Copy the lines exactly. Begin at the first line of the data and stop after the line with "drop in a test".
----- Data under study
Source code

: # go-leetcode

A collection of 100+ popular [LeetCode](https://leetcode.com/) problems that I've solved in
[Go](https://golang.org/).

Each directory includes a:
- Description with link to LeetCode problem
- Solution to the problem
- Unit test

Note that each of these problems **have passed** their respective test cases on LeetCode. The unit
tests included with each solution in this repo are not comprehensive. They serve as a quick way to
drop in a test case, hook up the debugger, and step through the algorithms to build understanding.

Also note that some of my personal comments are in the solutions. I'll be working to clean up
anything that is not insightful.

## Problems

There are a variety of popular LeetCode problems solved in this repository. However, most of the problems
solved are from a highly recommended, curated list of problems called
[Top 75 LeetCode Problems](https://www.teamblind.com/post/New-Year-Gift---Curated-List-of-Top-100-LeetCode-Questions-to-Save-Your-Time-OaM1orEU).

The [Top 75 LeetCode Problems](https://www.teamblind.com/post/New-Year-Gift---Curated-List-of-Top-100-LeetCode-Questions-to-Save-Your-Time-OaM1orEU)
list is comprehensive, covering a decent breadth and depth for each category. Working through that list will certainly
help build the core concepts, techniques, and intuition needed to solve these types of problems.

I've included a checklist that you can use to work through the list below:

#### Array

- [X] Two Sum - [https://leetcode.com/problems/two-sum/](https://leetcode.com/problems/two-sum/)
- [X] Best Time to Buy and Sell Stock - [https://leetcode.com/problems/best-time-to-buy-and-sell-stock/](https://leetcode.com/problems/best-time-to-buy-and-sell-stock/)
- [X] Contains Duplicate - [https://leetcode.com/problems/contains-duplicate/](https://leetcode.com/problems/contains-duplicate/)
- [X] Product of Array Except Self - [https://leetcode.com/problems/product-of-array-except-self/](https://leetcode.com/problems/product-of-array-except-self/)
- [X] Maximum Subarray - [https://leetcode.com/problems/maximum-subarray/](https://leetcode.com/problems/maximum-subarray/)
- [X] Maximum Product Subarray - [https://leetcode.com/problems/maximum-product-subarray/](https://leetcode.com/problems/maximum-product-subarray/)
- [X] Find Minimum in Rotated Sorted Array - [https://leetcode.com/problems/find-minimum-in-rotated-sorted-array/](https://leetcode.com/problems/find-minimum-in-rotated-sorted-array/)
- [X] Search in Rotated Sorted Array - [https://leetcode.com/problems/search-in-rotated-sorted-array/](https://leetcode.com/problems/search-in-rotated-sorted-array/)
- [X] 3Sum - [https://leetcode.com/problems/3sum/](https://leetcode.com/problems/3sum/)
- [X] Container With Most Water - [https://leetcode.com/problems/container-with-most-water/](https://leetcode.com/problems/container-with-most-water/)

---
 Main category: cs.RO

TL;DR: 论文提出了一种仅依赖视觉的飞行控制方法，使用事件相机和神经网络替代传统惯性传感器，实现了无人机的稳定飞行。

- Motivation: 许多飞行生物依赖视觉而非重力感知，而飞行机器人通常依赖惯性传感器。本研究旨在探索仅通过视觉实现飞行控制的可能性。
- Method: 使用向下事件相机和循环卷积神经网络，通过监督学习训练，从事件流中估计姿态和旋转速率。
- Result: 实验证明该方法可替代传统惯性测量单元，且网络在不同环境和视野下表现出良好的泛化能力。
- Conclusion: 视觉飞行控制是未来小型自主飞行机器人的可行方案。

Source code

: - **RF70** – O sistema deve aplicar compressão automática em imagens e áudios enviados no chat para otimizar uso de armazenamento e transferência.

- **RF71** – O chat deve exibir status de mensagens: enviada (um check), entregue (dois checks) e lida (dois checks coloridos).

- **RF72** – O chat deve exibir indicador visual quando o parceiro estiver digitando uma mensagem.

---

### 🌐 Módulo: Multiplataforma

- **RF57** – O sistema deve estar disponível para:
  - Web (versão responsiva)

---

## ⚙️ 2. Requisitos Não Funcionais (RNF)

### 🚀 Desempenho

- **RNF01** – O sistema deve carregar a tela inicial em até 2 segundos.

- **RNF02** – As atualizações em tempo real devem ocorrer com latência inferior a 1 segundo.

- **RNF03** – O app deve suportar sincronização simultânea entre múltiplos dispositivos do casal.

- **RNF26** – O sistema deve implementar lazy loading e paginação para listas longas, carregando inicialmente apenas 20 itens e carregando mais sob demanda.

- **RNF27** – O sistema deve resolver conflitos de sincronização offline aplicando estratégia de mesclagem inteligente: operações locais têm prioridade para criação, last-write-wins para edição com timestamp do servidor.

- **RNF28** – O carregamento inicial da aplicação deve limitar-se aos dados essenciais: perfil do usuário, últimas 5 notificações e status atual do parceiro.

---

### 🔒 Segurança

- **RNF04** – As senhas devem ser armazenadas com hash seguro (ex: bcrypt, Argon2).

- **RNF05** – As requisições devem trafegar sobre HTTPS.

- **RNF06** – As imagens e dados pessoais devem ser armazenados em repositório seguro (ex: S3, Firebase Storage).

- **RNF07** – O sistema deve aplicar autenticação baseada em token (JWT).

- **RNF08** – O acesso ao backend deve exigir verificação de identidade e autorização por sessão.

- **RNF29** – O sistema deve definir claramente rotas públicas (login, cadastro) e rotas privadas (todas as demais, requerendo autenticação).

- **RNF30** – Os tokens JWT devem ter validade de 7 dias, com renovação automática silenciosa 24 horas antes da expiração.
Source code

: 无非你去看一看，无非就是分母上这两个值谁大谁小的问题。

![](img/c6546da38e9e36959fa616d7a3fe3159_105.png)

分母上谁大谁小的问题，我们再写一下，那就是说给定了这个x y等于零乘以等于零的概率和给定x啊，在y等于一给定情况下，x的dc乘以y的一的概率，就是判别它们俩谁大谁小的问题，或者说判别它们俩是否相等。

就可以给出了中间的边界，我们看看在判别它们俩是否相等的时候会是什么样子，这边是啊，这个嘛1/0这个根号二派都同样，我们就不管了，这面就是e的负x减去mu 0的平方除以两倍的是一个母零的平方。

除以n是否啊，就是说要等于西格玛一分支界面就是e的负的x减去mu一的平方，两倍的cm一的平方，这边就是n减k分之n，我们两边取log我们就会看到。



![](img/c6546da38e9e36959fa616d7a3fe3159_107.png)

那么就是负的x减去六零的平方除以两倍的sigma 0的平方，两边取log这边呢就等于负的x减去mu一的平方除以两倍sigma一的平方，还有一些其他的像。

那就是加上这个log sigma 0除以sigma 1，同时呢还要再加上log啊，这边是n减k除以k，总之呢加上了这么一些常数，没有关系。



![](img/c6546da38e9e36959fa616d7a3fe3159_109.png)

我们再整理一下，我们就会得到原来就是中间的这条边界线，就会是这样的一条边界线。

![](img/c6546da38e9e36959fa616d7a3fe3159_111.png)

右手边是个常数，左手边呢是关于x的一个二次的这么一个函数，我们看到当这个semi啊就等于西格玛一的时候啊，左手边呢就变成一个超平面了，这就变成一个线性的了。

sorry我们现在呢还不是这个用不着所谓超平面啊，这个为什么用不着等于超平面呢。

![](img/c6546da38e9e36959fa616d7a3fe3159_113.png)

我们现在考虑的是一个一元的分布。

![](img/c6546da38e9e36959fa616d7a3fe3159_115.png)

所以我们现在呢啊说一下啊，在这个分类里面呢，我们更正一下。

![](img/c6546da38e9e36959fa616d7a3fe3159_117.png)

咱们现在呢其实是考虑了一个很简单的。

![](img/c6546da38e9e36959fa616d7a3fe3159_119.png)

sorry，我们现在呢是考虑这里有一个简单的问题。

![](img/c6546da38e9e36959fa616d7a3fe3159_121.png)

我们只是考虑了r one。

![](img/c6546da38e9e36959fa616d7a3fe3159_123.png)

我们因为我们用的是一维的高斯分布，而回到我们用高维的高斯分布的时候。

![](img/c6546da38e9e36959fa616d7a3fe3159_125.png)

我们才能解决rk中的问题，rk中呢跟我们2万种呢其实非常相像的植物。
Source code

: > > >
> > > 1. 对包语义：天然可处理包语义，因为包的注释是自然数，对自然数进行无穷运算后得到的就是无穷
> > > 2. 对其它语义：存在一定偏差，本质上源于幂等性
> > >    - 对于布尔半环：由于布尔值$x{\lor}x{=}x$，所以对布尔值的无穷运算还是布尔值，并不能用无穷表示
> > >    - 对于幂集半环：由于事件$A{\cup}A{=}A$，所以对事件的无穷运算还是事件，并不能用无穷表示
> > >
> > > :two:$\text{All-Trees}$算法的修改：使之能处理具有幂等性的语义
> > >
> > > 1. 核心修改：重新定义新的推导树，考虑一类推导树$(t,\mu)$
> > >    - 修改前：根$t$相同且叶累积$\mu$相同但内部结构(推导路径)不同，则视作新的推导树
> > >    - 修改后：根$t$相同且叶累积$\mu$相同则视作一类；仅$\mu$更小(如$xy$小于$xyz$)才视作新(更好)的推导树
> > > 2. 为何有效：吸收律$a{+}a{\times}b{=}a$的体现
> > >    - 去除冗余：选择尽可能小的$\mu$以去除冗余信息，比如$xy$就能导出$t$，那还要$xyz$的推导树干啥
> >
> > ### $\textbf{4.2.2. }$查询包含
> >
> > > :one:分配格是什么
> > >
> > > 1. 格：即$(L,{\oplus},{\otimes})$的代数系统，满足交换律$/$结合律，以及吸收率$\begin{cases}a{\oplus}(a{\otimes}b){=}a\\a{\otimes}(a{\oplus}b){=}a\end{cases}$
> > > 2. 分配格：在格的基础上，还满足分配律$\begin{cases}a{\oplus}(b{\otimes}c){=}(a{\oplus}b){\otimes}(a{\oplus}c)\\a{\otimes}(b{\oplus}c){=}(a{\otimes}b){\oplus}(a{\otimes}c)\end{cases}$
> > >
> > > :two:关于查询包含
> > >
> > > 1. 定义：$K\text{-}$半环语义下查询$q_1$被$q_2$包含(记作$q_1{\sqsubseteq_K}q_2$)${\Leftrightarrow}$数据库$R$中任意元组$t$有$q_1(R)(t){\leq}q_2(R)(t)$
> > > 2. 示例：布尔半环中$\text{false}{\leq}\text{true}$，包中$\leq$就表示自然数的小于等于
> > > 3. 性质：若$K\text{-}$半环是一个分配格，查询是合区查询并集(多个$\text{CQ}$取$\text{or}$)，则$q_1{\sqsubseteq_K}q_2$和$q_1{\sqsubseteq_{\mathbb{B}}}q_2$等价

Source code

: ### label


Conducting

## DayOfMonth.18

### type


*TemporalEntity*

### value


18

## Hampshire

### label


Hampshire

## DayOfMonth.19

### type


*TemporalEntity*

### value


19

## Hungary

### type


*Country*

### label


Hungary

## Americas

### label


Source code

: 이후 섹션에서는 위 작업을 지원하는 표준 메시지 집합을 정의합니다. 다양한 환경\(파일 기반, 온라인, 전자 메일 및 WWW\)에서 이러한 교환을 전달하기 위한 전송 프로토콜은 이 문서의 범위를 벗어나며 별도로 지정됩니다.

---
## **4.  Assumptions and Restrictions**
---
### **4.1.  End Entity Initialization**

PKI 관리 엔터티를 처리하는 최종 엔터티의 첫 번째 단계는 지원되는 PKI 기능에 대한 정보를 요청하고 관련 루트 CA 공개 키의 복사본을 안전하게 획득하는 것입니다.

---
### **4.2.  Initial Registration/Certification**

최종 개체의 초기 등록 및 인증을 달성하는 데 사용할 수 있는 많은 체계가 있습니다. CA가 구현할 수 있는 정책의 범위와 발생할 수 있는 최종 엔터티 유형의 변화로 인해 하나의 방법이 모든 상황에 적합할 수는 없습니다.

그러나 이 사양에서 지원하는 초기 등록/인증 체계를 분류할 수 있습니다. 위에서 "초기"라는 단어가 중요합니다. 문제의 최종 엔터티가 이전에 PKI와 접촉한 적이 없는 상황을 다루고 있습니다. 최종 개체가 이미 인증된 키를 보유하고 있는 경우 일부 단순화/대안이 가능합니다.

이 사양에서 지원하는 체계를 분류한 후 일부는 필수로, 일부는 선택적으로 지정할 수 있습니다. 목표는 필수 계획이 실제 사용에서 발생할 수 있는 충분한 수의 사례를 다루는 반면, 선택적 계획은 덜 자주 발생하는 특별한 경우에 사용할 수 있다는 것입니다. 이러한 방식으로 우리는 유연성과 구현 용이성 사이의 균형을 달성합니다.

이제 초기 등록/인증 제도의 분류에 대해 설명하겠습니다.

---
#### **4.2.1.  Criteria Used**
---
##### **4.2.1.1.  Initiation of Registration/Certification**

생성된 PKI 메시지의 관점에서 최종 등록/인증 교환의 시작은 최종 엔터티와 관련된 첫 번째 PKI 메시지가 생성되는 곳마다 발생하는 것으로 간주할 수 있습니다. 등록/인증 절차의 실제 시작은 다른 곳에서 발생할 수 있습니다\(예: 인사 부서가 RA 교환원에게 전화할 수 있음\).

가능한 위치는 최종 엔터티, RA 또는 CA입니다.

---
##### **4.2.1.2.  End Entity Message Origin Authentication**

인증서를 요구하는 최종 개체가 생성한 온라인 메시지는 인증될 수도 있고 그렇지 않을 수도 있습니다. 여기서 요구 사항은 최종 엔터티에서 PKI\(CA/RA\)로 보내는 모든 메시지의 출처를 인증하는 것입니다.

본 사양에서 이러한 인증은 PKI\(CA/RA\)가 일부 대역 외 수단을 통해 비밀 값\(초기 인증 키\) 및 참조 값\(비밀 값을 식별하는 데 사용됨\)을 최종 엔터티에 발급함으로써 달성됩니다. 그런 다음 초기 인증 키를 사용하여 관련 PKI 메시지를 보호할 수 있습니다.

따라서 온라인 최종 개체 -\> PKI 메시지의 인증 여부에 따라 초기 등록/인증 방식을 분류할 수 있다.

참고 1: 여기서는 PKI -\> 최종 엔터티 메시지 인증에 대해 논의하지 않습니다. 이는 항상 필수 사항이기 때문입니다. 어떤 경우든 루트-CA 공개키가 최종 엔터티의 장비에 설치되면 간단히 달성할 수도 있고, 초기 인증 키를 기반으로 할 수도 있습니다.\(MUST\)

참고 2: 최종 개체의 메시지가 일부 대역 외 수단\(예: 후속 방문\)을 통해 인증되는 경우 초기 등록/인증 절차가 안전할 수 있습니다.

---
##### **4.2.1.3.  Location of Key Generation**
----------
_Written response_:
Source code

: # go-leetcode

A collection of 100+ popular [LeetCode](https://leetcode.com/) problems that I've solved in
[Go](https://golang.org/).

Each directory includes a:
- Description with link to LeetCode problem
- Solution to the problem
- Unit test

Note that each of these problems **have passed** their respective test cases on LeetCode. The unit
tests included with each solution in this repo are not comprehensive. They serve as a quick way to
drop in a test case, hook up the debugger, and step through the algorithms to build understanding.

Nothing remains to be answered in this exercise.